Postby markfm » 10 Feb 2005 13:45
The first post was inappropriate in a public forum like this -- the language was too foul to even leave an edited version in. (I do appreciate anger at viruses, but I'm quite confident it's misplaced, and even if it was valid such a post would be deleted due to the content.)
I'll try to explain why this is really, really, unlikely:
1) The software, while open source (anyone can download the source code, look at it, add things for personal use), is controlled at the site level. In other words, random people cannot simply post things to the VLC servers, and have it appear in the compiled code that is distributed. There are a limited number of people with write access to the places where the source code resides, and every change that is posted by those people includes a message to all developers, identifying precisely who made the change, what modules were changed. It's part of the configuration management system -- no way to bypass it. A revision history is maintained for all of the source files, so you can readily see who changed what, when, and revert files to different versions if necessary.
2) Assuming a person does have write access, posts a change, the changes are, informally, peer reviewed. People write this software for enjoyment, the intellectual challenge and satisfaction of putting out a good product, and are interested in learning from each other, how things are done and if something can be improved. This happens constantly -- people will make comments to each other about how a change is implemented, ways to make it better -- so it would be virtually impossible to have a chunk of code, source code mind you (this software is compiled, not just distributed) slip in.
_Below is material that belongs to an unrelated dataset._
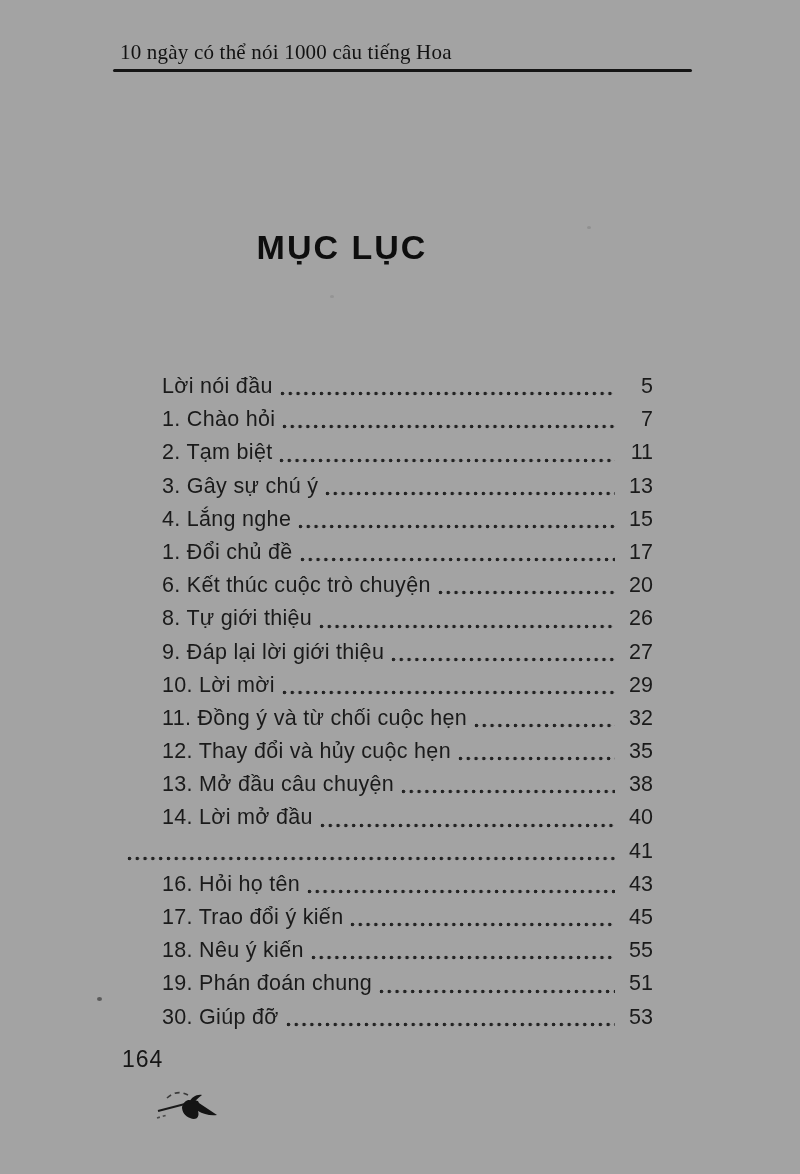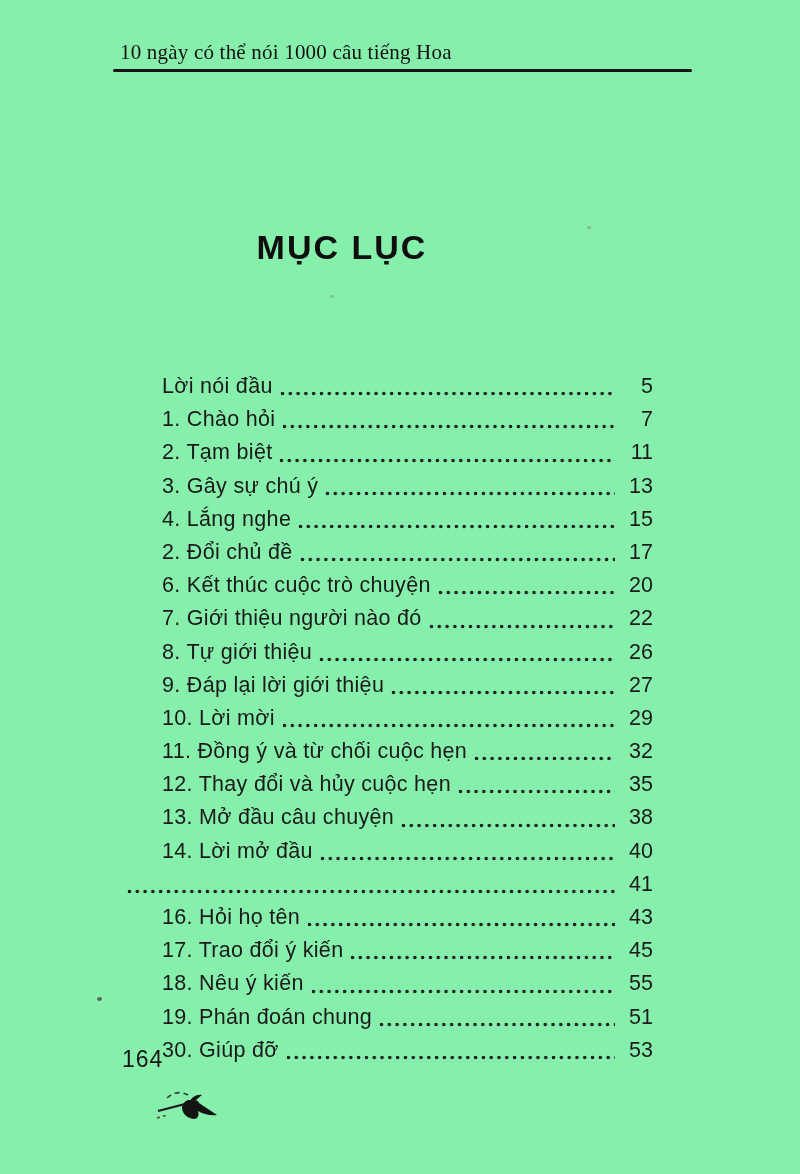"10 ngày có thể nói" .page { background: #86efac -> #a3a3a3 }
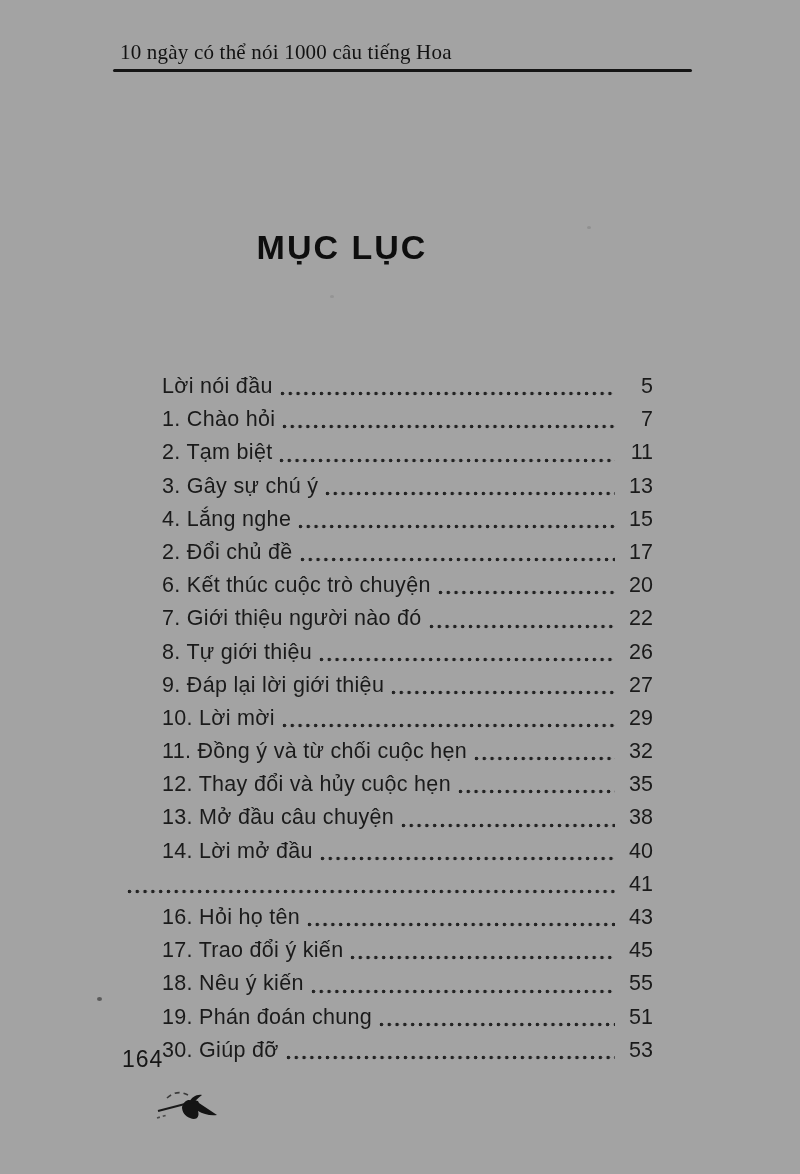"2. Đổi chủ đề" span.toc-label { text: 2 -> 1 }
Virus code, the kinds of things it does, would stand out like a flashing red light (adding lines of code to set permissions on a .exe or .dll file, open it, prepend a hexadecimal string (virus), and save the file aren't the kind of things that would go unnoticed, since none of the operational vlc code generates or modifies such files).
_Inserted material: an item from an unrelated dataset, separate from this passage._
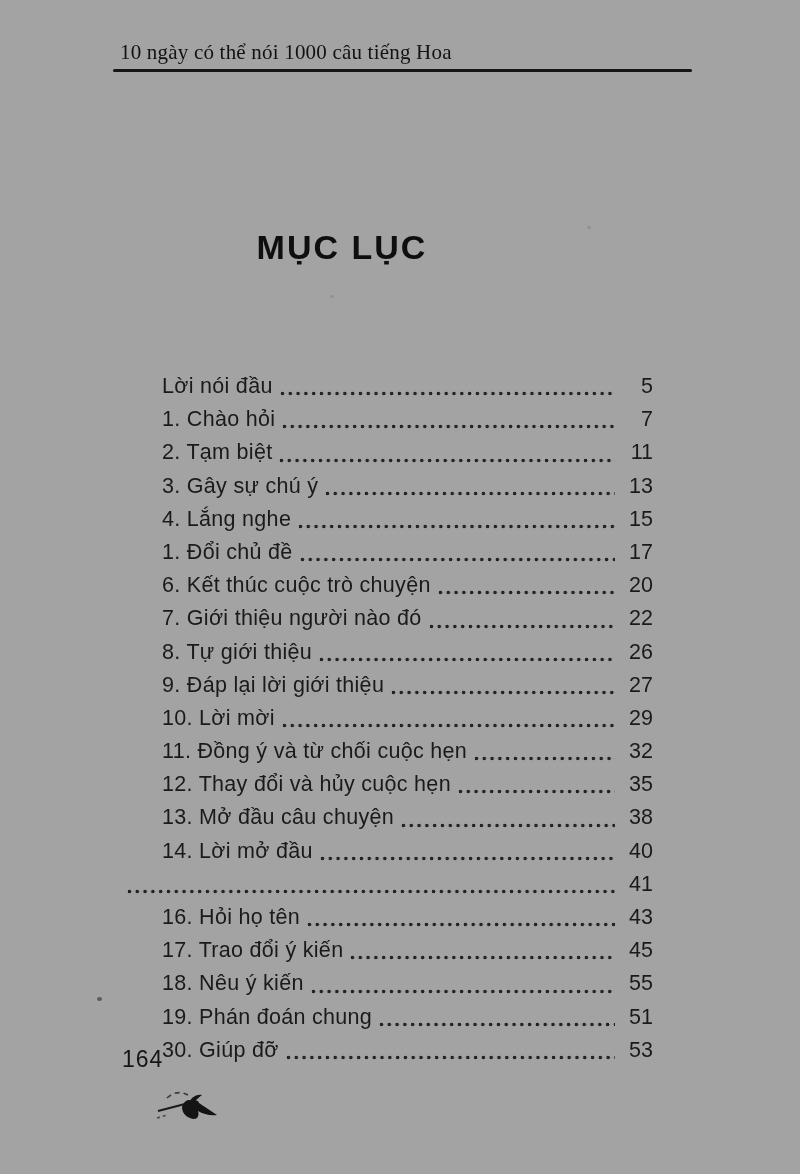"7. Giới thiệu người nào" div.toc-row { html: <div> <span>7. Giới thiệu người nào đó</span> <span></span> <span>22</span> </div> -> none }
3) The software itself isn't even compiled (built) on a Windows machine, so there is no essentially no chance that a build server would become infected and somehow infect an already-compiled copy of VLC. (It's built on Linux servers). The operating system calls, the kinds of things necessary to infect the Linux server, would be different from the kinds of things that infect a Windows file -- you would have had to have a really large, bloated, infection, very complex, for it to have a vector to infect code it is compiling for another OS (the software isn't a Java app, doesn't use any of that cross-platform interpretted software, where there is a risk of cross-platform infection).
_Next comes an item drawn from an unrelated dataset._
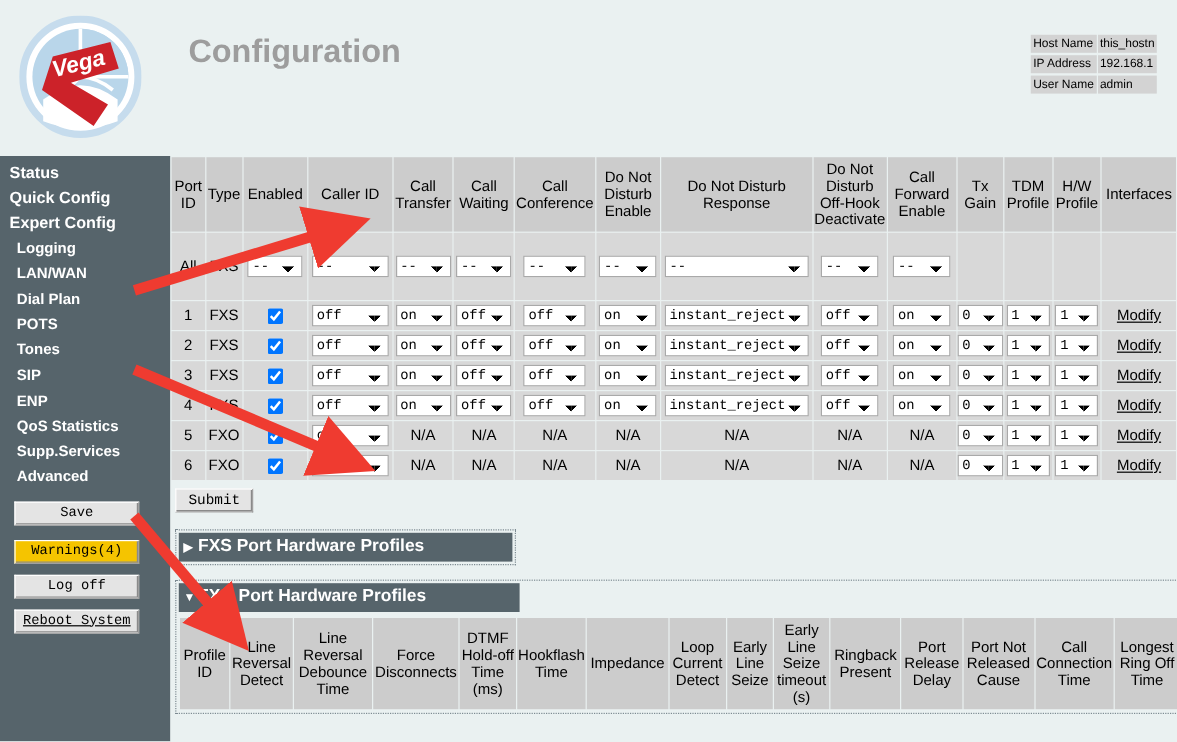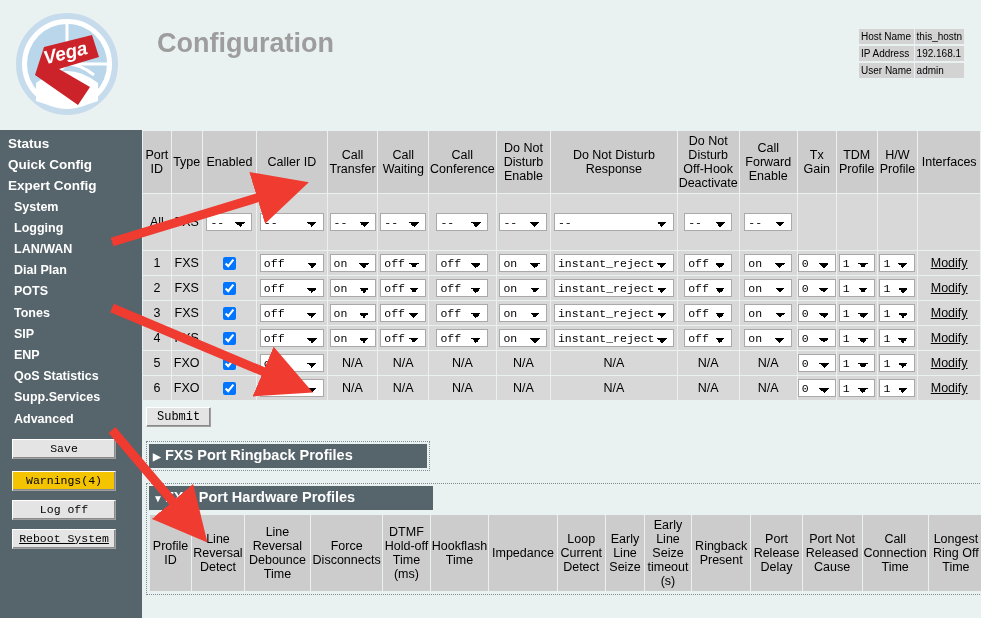"System" a.sub { html: <a>System</a> -> none }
4) The software is written in C and C++, not java or another real-time-interpretted cross-platform language. This relates to (3) -- very tough to just "toss in" something that gets run at run-time, is a virus, but is not visible to the developers.
5) The tools used are all major, cross-platform. VLC does use libraries from other well-known open-source projects, but these are projects with similar developers, configuration control mechanisms, etc, and the software is compiled from source, once again. Given that the source code of VLC is peer-reviewed, limited access for write, etc., about the only way to infect it would be to actually manage to create a gcc cross-compile tool that somehow adds an infection. That stuff gets a LOT of attention -- people are picky about compiler tool changes. The builds are generally done with tools/libraries that are NOT the bleeding edge -- in other words, by the time a given update is added to VLC, normally the code/tool has been used by a heck of a lot of other people and projects, so if some evil mastermind had come up with a polluted gcc cross-compiler, a whole lot of other people and apps would have hit the problem before it arises in the VLC tool chain.
5) The executables actually get tested by people with experience, who use the application in production environments, have extremely good virus scanners and the like. There are a couple of people who download just about every nightly build, start it up, see how the changes have had an effect. No virus problems have been seen.
6) There were, indeed, some false positives with VLC last year, due to the installer/packaging tool, the thing that makes VLC a self-installer on Windows. This was documented, known -- virus scanners were triggering on a code sequence that the installer did indeed have, even though the installer actually had no virus (people did check). Personally, I have similar problems with VNC (not VLC, it's something else) -- false positives reported by some scanning tools, even though the app itself truly is not infected.
I hope this helps you. People do care, but the entire code creation/review/compilation mechanism makes an infected VLC (IF downloaded from this site, or an official mirror) basically a non-problem. I don't say it is impossible to have an infected application, just that in order to have it occur someone would have to go through tremendous hoops to make it so.
(Sorry this is such a long post. Your overall question/concern is fair, and I wanted to provide you with a reasonably complete explanation, to let you know that VLC doesn't ignore viruses, just that there is a methodology that is very solid.)